One thing that would work, always, is the scenario where there are 
  - different type systems, 
  - different JCas classes, 
  - but no JCas name collisions (other than for classes which would be the same 
among all the CASes, like Annotation, or MyTopLevelConcept, for instance).  

When CAS 1's type system was committed, it would load its JCas classes, and 
when CAS 2's type system was committed, those (differently named) JCas classes 
would be loaded.

> Strange exception when trying to get JCas FS class through reflection
> ---------------------------------------------------------------------
>
>                 Key: UIMA-5554
>                 URL: https://issues.apache.org/jira/browse/UIMA-5554
>             Project: UIMA
>          Issue Type: Bug
>          Components: Core Java Framework
>    Affects Versions: 3.0.0SDK-beta
>            Reporter: Richard Eckart de Castilho
>
> I am trying to get a class object for a JCas FS type using reflection:
> {noformat}
> Class.forName(typeName);
> {noformat}
> However, it produces this strange error.
> {noformat}
> java.lang.ExceptionInInitializerError
>       at java.lang.Class.forName0(Native Method)
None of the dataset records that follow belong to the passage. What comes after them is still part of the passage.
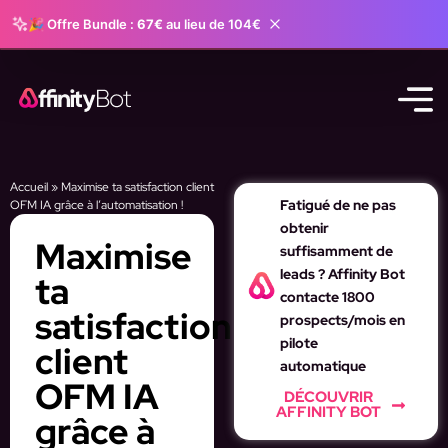
🎉 Offre Bundle :
67€
au lieu de 104€
Accueil
»
Maximise ta satisfaction client
Fatigué de ne pas
OFM IA grâce à l’automatisation !
obtenir
Maximise
suffisamment de
leads ? Affinity Bot
ta
contacte 1800
satisfaction
prospects/mois en
pilote
client
automatique
OFM IA
DÉCOUVRIR
AFFINITY BOT
grâce à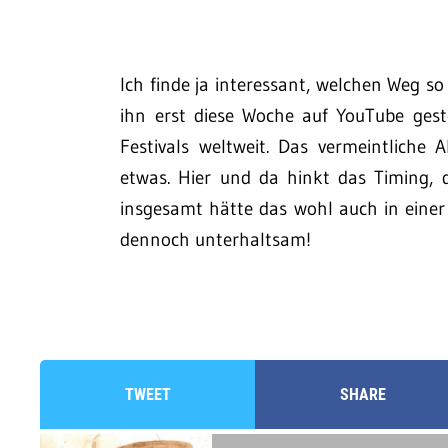
Ich finde ja interessant, welchen Weg 
ihn erst diese Woche auf YouTube gestel
Festivals weltweit. Das vermeintlich
etwas. Hier und da hinkt das Timing,
insgesamt hätte das wohl auch in einer
dennoch unterhaltsam!
TWEET
SHARE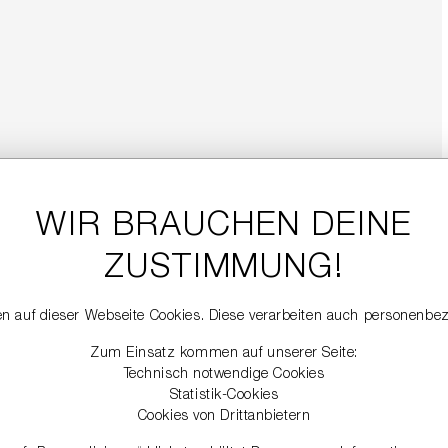
WIR BRAUCHEN DEINE
ZUSTIMMUNG!
n auf dieser Webseite Cookies. Diese verarbeiten auch personenbe
Zum Einsatz kommen auf unserer Seite:
Technisch notwendige Cookies
Statistik-Cookies
Cookies von Drittanbietern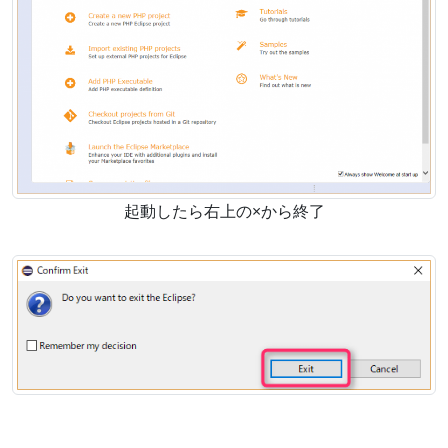
起動したら右上の×から終了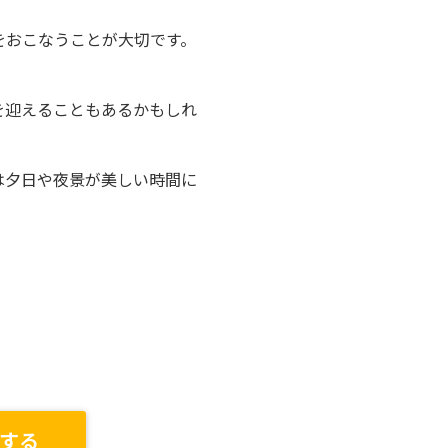
をおこなうことが大切です。
。
を迎えることもあるかもしれ
は夕日や夜景が美しい時間に
する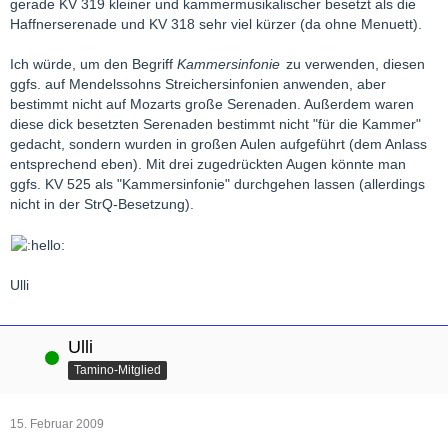
gerade KV 319 kleiner und kammermusikalischer besetzt als die
Haffnerserenade und KV 318 sehr viel kürzer (da ohne Menuett).
Ich würde, um den Begriff
Kammersinfonie
zu verwenden, diesen
ggfs. auf Mendelssohns Streichersinfonien anwenden, aber
bestimmt nicht auf Mozarts große Serenaden. Außerdem waren
diese dick besetzten Serenaden bestimmt nicht "für die Kammer"
gedacht, sondern wurden in großen Aulen aufgeführt (dem Anlass
entsprechend eben). Mit drei zugedrückten Augen könnte man
ggfs. KV 525 als "Kammersinfonie" durchgehen lassen (allerdings
nicht in der StrQ-Besetzung).
Ulli
Ulli
Online
Tamino-Mitglied
15. Februar 2009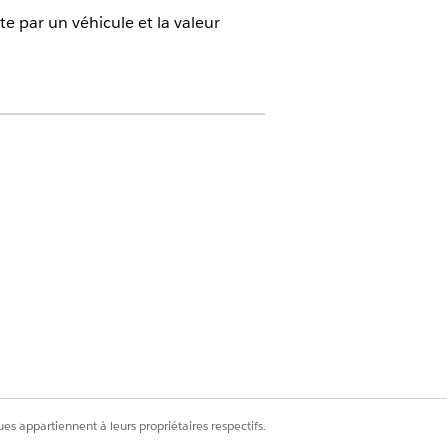
te par un véhicule et la valeur
e Gestion de flotte
de créer un enregistrement Actif de
 est automatiquement rempli lorsque vous
es appartiennent à leurs propriétaires respectifs.
flotte.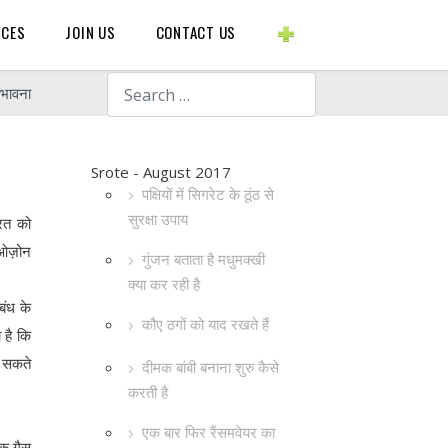
BLOGS ETC.
RCES
JOIN US
CONTACT US
Search
ंभावना
Srote - August 2017
पक्षियों में सिगरेट के ठूंठ से
सुरक्षा उपाय
परत को
। ओज़ोन
गुंजन बताता है मधुमक्खी
क्या कर रही है
बंध के
कौए ठगों को याद रखते हैं
 है कि
ा सकते
दीमक बांबी बनाना शुरु कैसे
करती है
एक बार फिर रैंसमवेयर का
मक गैस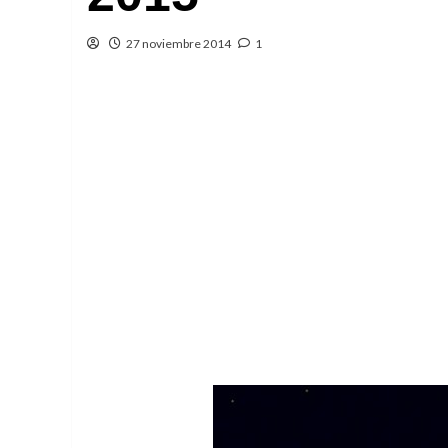
27 noviembre 2014
1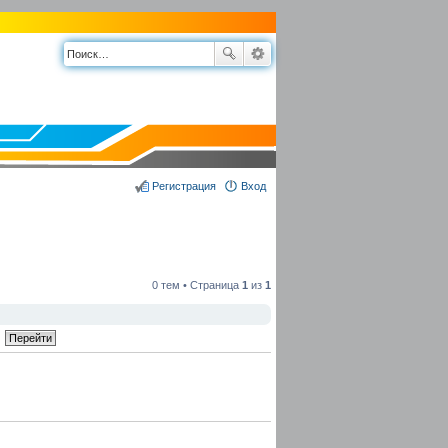
Регистрация
Вход
0 тем • Страница
1
из
1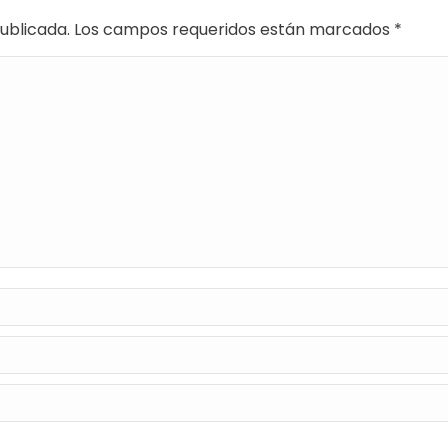
 publicada. Los campos requeridos están marcados
*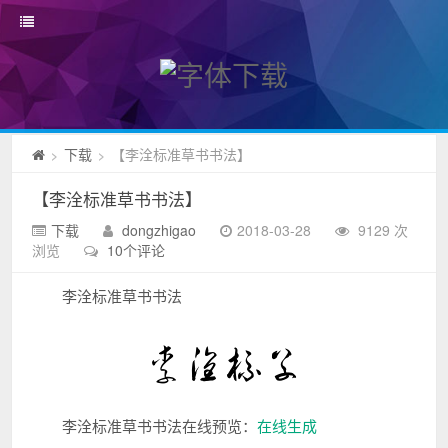
下载
【李洤标准草书书法】
>
>
【李洤标准草书书法】
下载
dongzhigao
2018-03-28
9129 次
浏览
10个评论
李洤标准草书书法
李洤标准草书书法在线预览：
在线生成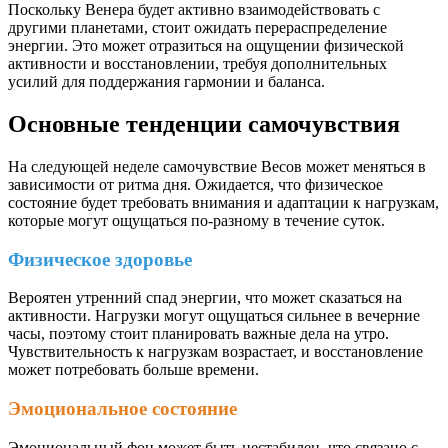
Поскольку Венера будет активно взаимодействовать с
другими планетами, стоит ожидать перераспределение
энергии. Это может отразиться на ощущении физической
активности и восстановлении, требуя дополнительных
усилий для поддержания гармонии и баланса.
Основные тенденции самочувствия
На следующей неделе самочувствие Весов может меняться в
зависимости от ритма дня. Ожидается, что физическое
состояние будет требовать внимания и адаптации к нагрузкам,
которые могут ощущаться по-разному в течение суток.
Физическое здоровье
Вероятен утренний спад энергии, что может сказаться на
активности. Нагрузки могут ощущаться сильнее в вечерние
часы, поэтому стоит планировать важные дела на утро.
Чувствительность к нагрузкам возрастает, и восстановление
может потребовать больше времени.
Эмоциональное состояние
Эмоциональный фон может быть нестабилен, что связано с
>       at java.lang.Class.forName(Class.java:264)
> ...
> Caused by: org.apache.uima.cas.CASRuntimeException: A JCas class field "sofa" 
> is being initialized by non-framework (user) code before Type System Commit 
> for a type system with a corresponding type. Either change the user load code 
> to not do initialize, or to defer it until after the type system commit.
>       at 
> org.apache.uima.cas.impl.TypeSystemImpl.getAdjustedFeatureOffset(TypeSystemImpl.java:2575)
>       at 
> org.apache.uima.jcas.cas.AnnotationBase.<clinit>(AnnotationBase.java:71)
>       ... 27 more
> {noformat}
> Is it considered harmful to try getting a class object for a JCas FS class?